PROVIDED RECORDS:
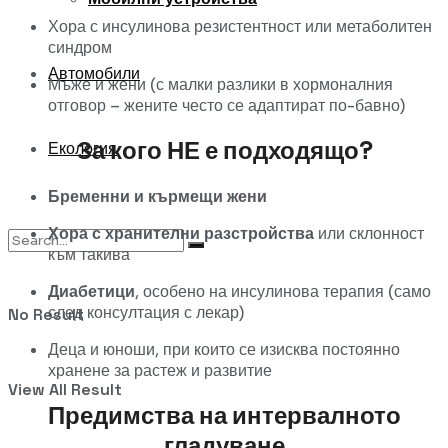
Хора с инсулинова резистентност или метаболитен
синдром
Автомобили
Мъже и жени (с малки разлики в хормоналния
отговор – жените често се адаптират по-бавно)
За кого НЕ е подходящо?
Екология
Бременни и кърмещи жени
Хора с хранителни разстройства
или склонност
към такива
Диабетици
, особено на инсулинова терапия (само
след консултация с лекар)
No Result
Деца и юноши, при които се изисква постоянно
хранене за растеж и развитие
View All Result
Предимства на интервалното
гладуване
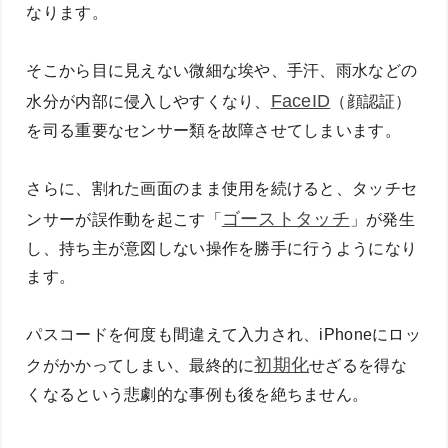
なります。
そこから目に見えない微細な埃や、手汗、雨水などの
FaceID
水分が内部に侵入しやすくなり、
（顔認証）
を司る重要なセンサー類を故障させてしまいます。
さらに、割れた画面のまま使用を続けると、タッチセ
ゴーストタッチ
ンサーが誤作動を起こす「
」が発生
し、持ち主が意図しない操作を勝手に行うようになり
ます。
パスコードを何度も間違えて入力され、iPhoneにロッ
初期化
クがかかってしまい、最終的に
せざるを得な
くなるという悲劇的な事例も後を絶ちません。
==
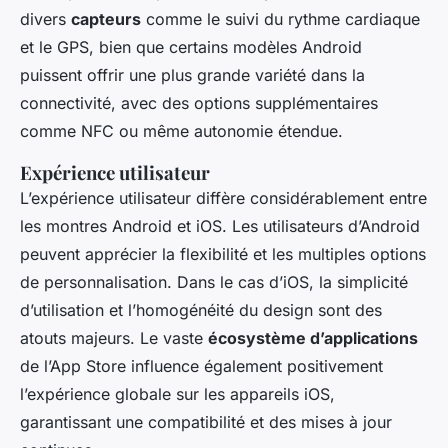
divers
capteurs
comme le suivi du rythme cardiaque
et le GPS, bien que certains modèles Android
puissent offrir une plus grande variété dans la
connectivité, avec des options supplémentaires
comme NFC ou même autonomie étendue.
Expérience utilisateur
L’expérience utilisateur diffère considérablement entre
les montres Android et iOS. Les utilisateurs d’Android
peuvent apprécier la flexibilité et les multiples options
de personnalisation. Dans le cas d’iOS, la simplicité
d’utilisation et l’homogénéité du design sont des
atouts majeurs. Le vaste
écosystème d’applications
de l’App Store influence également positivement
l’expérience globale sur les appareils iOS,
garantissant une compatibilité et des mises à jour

EXERCISE GOAL: Set down only the lines above that fall between the line holding "を司る重要なセンサー類を故障させてしまいます。" and the line holding "くなるという悲劇的な事例も後を絶ちません。", inclusive, keeping each exact.

RESULT FOR THIS EXERCISE:
を司る重要なセンサー類を故障させてしまいます。
さらに、割れた画面のまま使用を続けると、タッチセ
ゴーストタッチ
ンサーが誤作動を起こす「
」が発生
し、持ち主が意図しない操作を勝手に行うようになり
ます。
パスコードを何度も間違えて入力され、iPhoneにロッ
初期化
クがかかってしまい、最終的に
せざるを得な
くなるという悲劇的な事例も後を絶ちません。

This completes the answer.